Rory McCarthy in Jerusalem 

Israel’s National Library adds a final twist to Franz Kafka’s Trial

German museum asked to hand back author's disputed manuscript to correct 'historical error'
  
  

Franz Kafka in 1905
Franz Kafka in 1905. Photograph: Getty Images/Hulton Archive Photograph: Getty Images/Hulton Archive

Israel's National Library is calling on a German museum to hand over the original manuscript of Franz Kafka's novel The Trial to correct a "historical error", in the latest unravelling of a complex dispute over the writer's legacy.

The manuscript was sold at auction by Sotheby's in 1988 for almost $2m to a book dealer acting on behalf of the German government and is stored in the Museum of Modern Literature in Marbach. Now the National Library of Israel in Jerusalem, which collects all works published in Israel, says that The Trial should be returned to the country in accordance with the final wishes of Max Brod, a friend of Kafka and the executor of his will.

It is a new twist in an intriguing dispute over the writer's legacy that began a year ago when it was revealed that two reclusive sisters living in Tel Aviv stand to inherit reams of documents and books from a Kafka archive passed down over decades. The National Library has been in court for months trying to claim ownership.

Kafka died from tuberculosis in 1924, leaving a surprising set of instructions to Brod: "Dearest Max, My last request: Everything I leave behind me [is] to be burned unread." But Brod instead published for the first time Kafka's novels The Trial, The Castle and Amerika.

In 1939 Brod fled his home in Prague as the Nazis approached and took a single suitcase of Kafka papers to Tel Aviv, where he started a new life. He later donated manuscripts of The Castle and Amerika to Oxford University, but kept the original of The Trial for himself.

After the death of his wife, Brod began a relationship with his assistant, Esther Hoffe. When he died in 1968, he left a will that is now hotly disputed.

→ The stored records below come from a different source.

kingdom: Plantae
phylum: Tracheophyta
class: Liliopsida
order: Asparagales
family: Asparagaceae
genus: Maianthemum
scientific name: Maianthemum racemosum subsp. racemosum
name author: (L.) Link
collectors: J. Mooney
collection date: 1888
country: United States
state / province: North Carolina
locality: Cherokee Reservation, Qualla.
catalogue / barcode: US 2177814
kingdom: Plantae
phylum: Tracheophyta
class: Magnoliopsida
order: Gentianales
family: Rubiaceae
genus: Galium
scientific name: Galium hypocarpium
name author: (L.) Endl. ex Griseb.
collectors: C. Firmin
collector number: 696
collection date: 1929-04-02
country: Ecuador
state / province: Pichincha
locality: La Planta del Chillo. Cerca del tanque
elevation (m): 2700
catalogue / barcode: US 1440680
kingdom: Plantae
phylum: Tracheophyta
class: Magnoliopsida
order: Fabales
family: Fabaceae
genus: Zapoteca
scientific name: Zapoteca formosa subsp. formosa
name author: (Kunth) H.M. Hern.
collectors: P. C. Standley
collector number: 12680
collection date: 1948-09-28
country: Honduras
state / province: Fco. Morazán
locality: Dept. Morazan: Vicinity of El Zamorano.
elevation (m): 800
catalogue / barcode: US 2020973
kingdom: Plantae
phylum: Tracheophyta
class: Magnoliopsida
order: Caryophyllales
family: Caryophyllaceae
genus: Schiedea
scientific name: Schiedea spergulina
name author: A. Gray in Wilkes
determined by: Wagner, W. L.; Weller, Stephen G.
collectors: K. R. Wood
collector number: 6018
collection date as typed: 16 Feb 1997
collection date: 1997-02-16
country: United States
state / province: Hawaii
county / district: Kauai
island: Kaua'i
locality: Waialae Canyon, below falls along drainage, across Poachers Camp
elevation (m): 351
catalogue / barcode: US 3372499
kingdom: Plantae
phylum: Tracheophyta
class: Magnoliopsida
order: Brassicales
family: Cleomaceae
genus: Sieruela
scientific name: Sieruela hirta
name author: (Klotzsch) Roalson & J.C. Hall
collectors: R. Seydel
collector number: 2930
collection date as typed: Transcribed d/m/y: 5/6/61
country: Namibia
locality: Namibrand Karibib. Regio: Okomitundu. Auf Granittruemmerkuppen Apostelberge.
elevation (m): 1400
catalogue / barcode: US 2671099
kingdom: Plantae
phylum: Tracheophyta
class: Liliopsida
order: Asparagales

National Library officials say the will stated that the Kafka documents should pass to them. However, lawyers for the Hoffe family say they were given as a present by Brod to Esther Hoffe and were hers to do with as she wished. She sold documents over several years and when she died two years ago she left the remaining papers to her septuagenarian daughters, Eva and Ruti.

"The National Library of Israel, which is a library of the Jewish people too, understands that in the will of Dr Max Brod he asks that these documents should be placed in a public archive and he names the National Library as the first option for that," said Meir Heller, the library's lawyer.

Heller said that the library was ready to compensate the German archive "as part of this correction of a historical error", using money held in the Hoffe estate that has been frozen until the dispute is resolved.

However, Yeshayahu Etgar, lawyer for the Hoffe sisters, said the documents were a "private inheritance" and this was approved in a 1974 court ruling ratifying Brod's will. Esther Hoffe was entitled to sell The Trial at auction and it was wrong for the library to try to bring it back.

"To bring it back to whom? You should only bring back something to someone who has a legal right to it," he said. "The National Library has not a hint of a right." The sisters were in poor financial health and desperately wanted at least part of the frozen funds released. "All this is stupid and Kafkaesque, and the sisters are very upset about it," said Etgar.

Ulrich Raulff, director of the German literature archive, insisted the manuscript "was acquired by us in 1988 completely legally, under the gaze of an international public". He added: "As far as I'm aware, [the inheritance] was reviewed and deemed legitimate by an Israeli court in the 1970s. In which case, the fact that the papers were delivered to Sotheby's cannot be considered illegal."